Über Impfstoffmangel kann die Praxis Arenz nicht klagen. "Wir bekommen viel", sagt der Kinderarzt. Und eine Beobachtung hat er auch noch gemacht: Es werden viel mehr Zehnjährige als Fünfjährige geimpft. "Ja älter, desto höher ist das Interesse."

Das Kreuz mit der Datenlage

Die Recherche nach verlässlichen Zahlen, wie viele Kinder bereits gegen Covid-19 geimpft wurden, erweist sich als Ding der Unmöglichkeit. Gesichert ist nur eine Zahl: "Wir haben 1019 Kinderimpfdosen am Impfzentrum Pfaffenhofen verimpft", gibt Regina Brummer, Sprecherin am Landratsamt, Mitte der Woche weiter. Einschränkend fügt sie an: "Wie viele Erst- und Zweitimpfungen es waren, wissen wir nicht genau. Das gibt das System nicht her. Die Möglichkeiten zur Auswertung der Daten ist stark begrenzt."

Als die Kinderimpfungen vor einem Monat gestartet wurden, ließen sich alleine am ersten Tag 250 Kinder immunisieren. Viele davon, so vermutet Brummer, müssten die Zweitimpfung bereits erhalten haben - und sie schätzt die Gesamtzahl der am Impfzentrum geimpften Kinder daher auf etwa 800.

Sehr viel undurchsichtiger wird es bei der Zahl der Kinderimpfungen, die in den vergangenen vier Wochen an den Arztpraxen im Landkreis vorgenommen wurden. Das Landratsamt hat auf diese Daten überhaupt keinen Zugriff - und verweist an die Regierung von Oberbayern. Die Anfrage dort fördert wenig Erhellendes ans Licht. "Da die Bestellung von Impfstoff durch die Impfzentren und Arztpraxen direkt über die Apotheken erfolgt, entzieht sich die Gesamtzahl der gelieferten Dosen an Kinderimpfstoff in den Landkreis Pfaffenhofen unserer Kenntnis", räumt Pressesprecher Wolfgang Rupp ein. Hinsichtlich der Impfzahlen bekommt die Regierung von Oberbayern nur die Gesamtzahlen von Erst-, Zweit- und Boosterimpfungen übermittelt. "Diese sind jedoch nicht nach Alter aufgeschlüsselt", so Rupp weiter. Einen Tipp für die weitere Suche hat er auch noch im Köcher: Möglicherweise könne das Robert-Koch-Institut (RKI) weiterhelfen.

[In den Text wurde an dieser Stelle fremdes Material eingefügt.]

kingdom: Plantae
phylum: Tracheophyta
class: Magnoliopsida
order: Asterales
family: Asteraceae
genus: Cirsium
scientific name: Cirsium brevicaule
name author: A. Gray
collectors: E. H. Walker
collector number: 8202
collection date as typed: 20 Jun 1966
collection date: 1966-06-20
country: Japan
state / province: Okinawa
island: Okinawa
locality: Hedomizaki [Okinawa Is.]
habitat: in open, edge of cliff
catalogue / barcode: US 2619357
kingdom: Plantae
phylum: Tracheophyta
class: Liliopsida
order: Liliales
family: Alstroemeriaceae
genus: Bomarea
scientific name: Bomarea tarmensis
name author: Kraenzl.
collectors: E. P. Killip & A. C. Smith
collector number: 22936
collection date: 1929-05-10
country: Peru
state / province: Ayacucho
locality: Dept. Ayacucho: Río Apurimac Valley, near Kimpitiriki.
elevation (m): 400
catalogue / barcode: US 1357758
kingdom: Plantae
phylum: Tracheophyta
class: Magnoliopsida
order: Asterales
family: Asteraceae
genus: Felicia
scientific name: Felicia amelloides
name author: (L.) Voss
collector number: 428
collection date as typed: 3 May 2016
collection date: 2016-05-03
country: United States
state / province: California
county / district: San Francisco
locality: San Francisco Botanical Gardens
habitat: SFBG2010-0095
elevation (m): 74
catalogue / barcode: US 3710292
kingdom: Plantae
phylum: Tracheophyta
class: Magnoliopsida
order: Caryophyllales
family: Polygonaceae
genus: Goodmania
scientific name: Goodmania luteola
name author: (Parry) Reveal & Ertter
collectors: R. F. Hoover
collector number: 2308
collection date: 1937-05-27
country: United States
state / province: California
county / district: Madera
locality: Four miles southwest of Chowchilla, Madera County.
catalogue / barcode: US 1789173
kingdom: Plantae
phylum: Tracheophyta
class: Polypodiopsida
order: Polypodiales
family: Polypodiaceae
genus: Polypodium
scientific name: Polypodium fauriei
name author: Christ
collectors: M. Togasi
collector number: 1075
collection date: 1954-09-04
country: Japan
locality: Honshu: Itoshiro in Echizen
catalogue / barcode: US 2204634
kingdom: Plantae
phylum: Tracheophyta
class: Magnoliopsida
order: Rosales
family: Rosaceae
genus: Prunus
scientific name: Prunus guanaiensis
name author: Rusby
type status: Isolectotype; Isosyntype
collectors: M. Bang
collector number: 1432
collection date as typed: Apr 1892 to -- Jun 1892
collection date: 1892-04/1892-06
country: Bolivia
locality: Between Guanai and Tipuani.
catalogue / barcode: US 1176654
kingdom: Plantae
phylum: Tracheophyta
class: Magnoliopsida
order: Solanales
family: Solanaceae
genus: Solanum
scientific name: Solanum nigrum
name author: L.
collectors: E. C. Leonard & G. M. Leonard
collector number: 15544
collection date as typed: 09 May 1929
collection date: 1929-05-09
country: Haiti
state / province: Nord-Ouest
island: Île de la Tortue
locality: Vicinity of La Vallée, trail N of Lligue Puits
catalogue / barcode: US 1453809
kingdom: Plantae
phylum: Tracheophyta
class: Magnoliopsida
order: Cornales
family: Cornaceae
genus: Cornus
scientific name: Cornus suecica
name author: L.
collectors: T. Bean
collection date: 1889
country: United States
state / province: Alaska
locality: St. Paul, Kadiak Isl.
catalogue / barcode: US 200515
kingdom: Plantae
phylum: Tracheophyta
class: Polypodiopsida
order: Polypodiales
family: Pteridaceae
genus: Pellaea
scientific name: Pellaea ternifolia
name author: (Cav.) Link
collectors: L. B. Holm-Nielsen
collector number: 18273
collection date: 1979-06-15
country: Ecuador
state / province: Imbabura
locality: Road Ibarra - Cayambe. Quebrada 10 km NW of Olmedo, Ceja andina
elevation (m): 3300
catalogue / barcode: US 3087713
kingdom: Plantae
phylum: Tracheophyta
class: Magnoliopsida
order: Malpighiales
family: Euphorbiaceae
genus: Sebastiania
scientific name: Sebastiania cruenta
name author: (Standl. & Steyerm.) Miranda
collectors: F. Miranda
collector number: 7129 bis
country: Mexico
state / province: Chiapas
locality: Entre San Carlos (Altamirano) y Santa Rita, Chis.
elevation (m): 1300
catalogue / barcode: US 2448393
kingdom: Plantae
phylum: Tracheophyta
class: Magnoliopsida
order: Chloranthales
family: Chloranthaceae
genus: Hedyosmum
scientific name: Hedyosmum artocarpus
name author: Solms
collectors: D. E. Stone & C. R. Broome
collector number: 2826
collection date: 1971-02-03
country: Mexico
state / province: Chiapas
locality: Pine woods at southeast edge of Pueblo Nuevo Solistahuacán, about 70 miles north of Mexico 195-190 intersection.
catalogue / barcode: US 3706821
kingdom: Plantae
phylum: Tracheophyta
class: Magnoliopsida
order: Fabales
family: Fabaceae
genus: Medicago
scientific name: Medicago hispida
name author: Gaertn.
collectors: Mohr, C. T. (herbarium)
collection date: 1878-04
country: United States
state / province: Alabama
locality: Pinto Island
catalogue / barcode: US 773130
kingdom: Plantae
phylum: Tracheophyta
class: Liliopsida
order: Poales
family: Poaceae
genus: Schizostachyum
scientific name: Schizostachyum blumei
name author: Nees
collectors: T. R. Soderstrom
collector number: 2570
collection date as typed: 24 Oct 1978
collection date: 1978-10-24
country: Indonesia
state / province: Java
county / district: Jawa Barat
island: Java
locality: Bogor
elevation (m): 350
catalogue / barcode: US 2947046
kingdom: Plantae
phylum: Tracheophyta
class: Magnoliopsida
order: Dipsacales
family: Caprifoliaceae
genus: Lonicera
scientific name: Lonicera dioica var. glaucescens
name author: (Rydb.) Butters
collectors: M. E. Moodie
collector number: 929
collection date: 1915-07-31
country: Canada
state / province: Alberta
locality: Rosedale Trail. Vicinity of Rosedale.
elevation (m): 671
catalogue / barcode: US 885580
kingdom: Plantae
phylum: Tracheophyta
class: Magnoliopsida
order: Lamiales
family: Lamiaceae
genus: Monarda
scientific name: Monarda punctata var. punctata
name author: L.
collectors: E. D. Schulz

Beim RKI laufen sämtliche Zahlen rund um die Pandemie zusammen. Dort wird auch die Inzidenz ermittelt, an der sich viele Maßnahmen orientierten. Trotzdem sagt RKI-Sprecherin Susanne Glasmacher: "Wir wissen die Zahlen der Kinderimpfungen für die einzelnen Landkreise nicht." Es gebe zwar komplizierte, verschlüsselte Listen, auf denen die Impfstofflieferungen verzeichnet seien. Doch die Auswertung sei nur zum Teil und dann auch nur Statistikspezialisten möglich, so Glasmacher. Was die Kinderimpfungen angehe, gebe es eine rechtliche Verordnung, wonach Ärzte die Postleitzahlen ihrer Impflinge nicht erheben müssen. Daher seien die Zahlen schwammig. "Gerade für Landkreise, die in der Nähe großer Städte liegen, sind die Quoten generell zweifelhaft." Viele Städter würden zum Impfen aufs Land fahren. "Weil es da meistens unkomplizierter geht", berichtet die RKI-Sprecherin. Und sich im Gegenzug auch viele Pendler vom Land bei der Arbeit in der Stadt die Impfung abholen würden.